If you’re looking for fresh and innovative ideas, in building a company that solves big problems to novel solutions as an independent designer, this is a great place to start thinking about a unique vision, innovative value chain practices and ways to reposition existing fashion brands and products.
For instance, ideas such as:
Bringing together a number of small to medium sized fashion companies to syndicate the purchasing of organic cotton, an enterprise that is usually hamstrung by the fact that, because of the instability inherent in smaller businesses, long-term contracts with producers are often impossible. The group spreads the risk, acting as guarantors to the contract.
More on the Pioneer Mode Conference and the Environmental Challenges Facing the Fashion Industry
Other Sustainability initiatives already in play and a view of upstream downstream value chain and a move towards a circular economy is a step in the right direction
The Economic Impact of the Fashion Industry & Distinct Solutions that can come from Fashtech
Fashion is an industry that is unmeasured in it’s most intangible contributions to society and key drivers.  Passion, creativity, emotion, real experiences in social and societal.  We measure this in a grouped way through revenues.
In fashtech, I think a holistic view of the total ecosystem, including a view of the economic impact of the fashion industry is a major distinction from the traditional legacy systems that adds a technological foundation that makes human life easier and more comfortable.  If you’re thinking about building a fashtech business, there’s much room for innovation at every level of the fashion pipeline, value chain, supply chain and new products and services.
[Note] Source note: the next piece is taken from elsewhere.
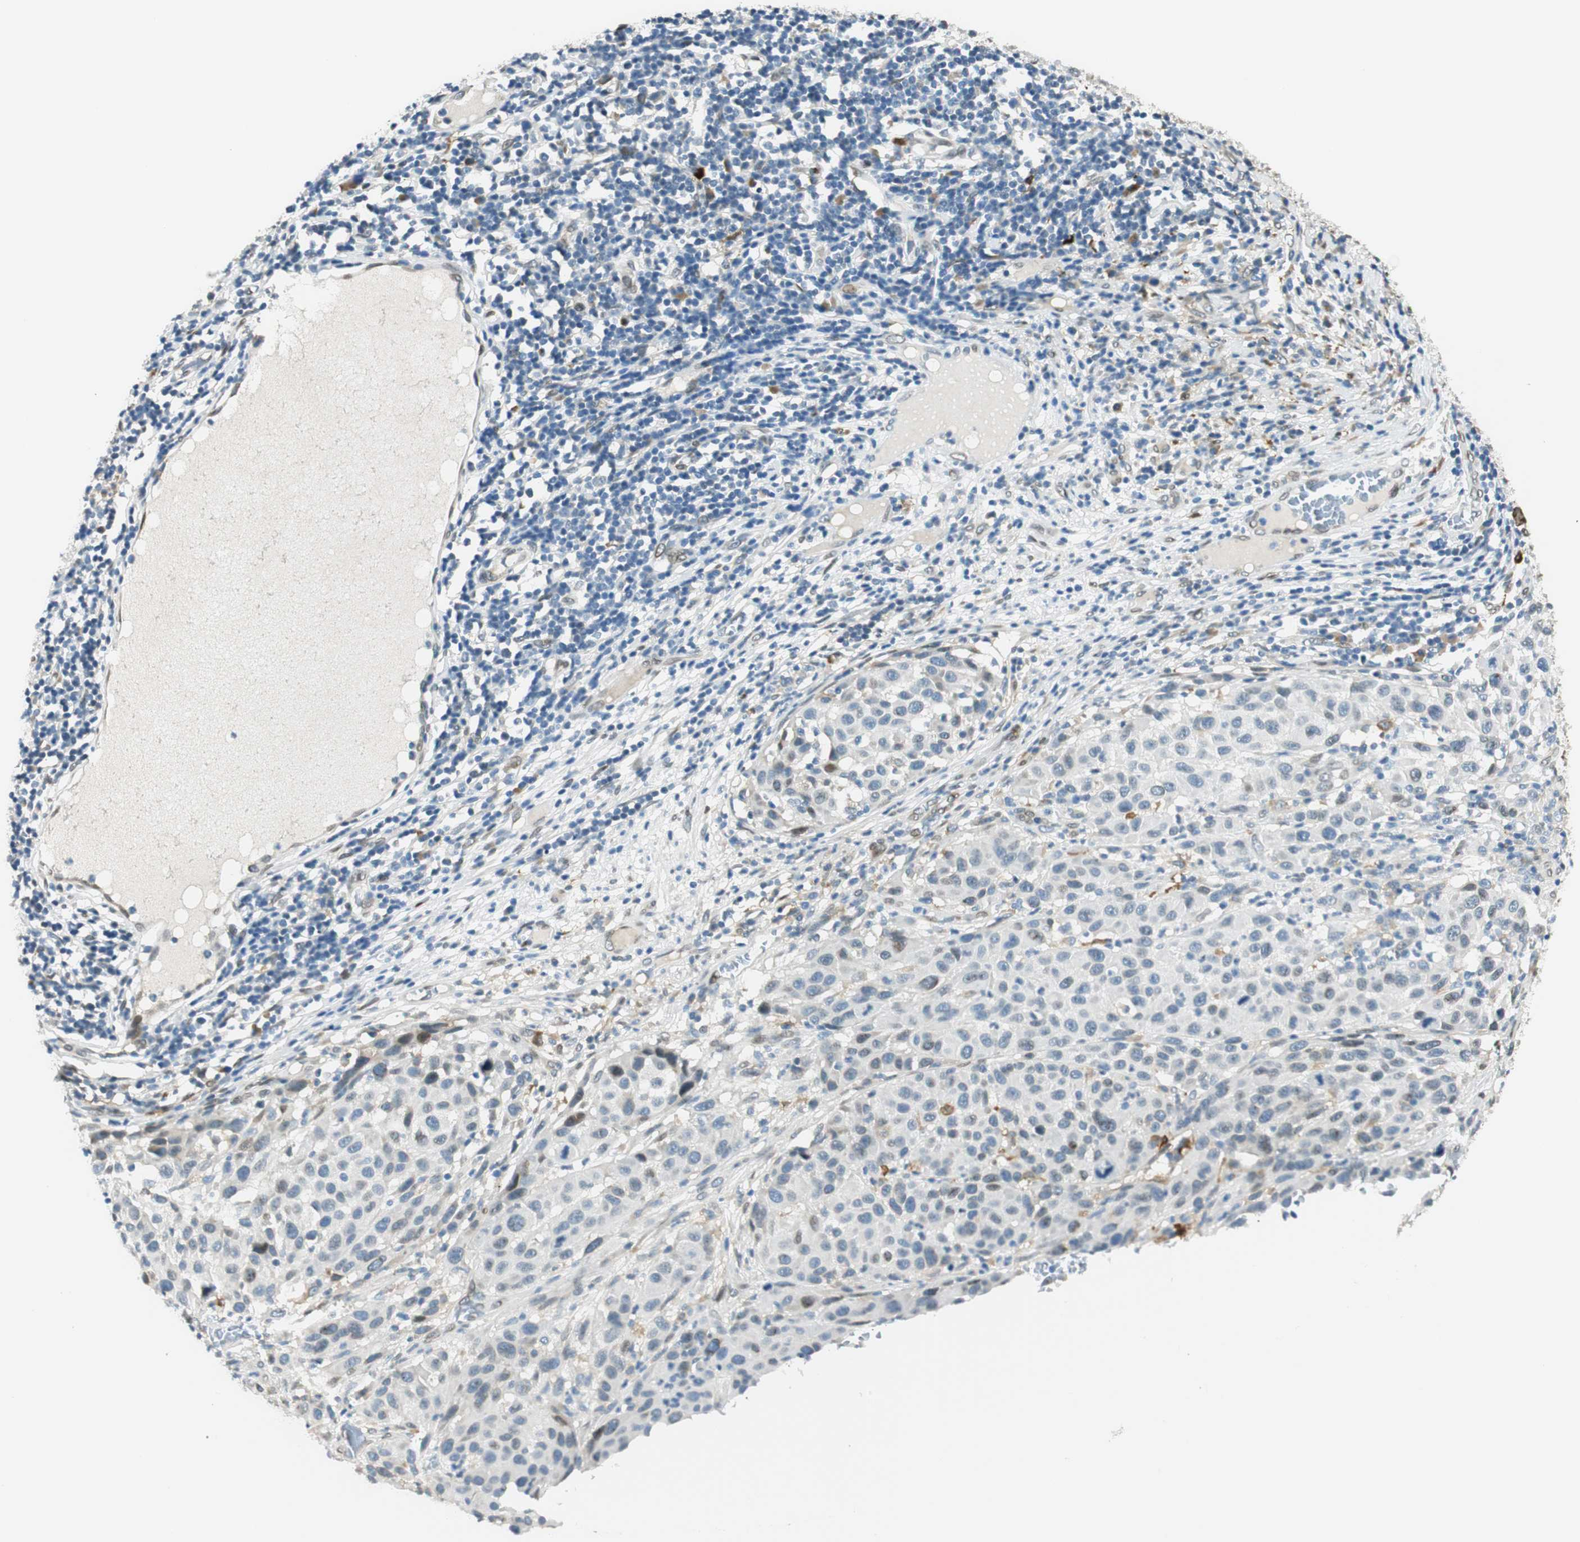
{"staining": {"intensity": "weak", "quantity": "<25%", "location": "cytoplasmic/membranous"}, "tissue": "melanoma", "cell_type": "Tumor cells", "image_type": "cancer", "snomed": [{"axis": "morphology", "description": "Malignant melanoma, Metastatic site"}, {"axis": "topography", "description": "Lymph node"}], "caption": "A micrograph of malignant melanoma (metastatic site) stained for a protein displays no brown staining in tumor cells. (DAB IHC with hematoxylin counter stain).", "gene": "TMEM260", "patient": {"sex": "male", "age": 61}}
It’s an exciting time.
Here’s a view of the economic impact of the fashion industry.
Fashion is a $1.2 trillion global industry, with more than $250 billion spent annually on fashion in the United States, according to industry analysts. 1 Fashion and apparel industries employ 1.9 million people in the United States and have a positive impact on regional economies across the country.2 New York City and Los Angeles are the two largest fashion hubs in the United States, with over two-thirds of all fashion designers employed in these cities.3 But they are not the whole story, and cities such as San Francisco, Nashville, and Columbus are beginning to reap economic benefits, including high-paying jobs in fashion design.
Fashion is a structurally diverse industry, ranging from major international retailers to wholesalers to large design houses to one-person design shops. It employs people across occupations—including fashion designers, computer programmers, lawyers, accountants, copywriters, social media directors, and project managers. According to a report by the California Fashion Association, manufacturing is only a fraction of the modern apparel industry as “it is a highly sophisticated industry involving fashion and market research, brand licensing/intellectual property rights, design, materials engineering, product manufacturing, marketing and finally, distribution.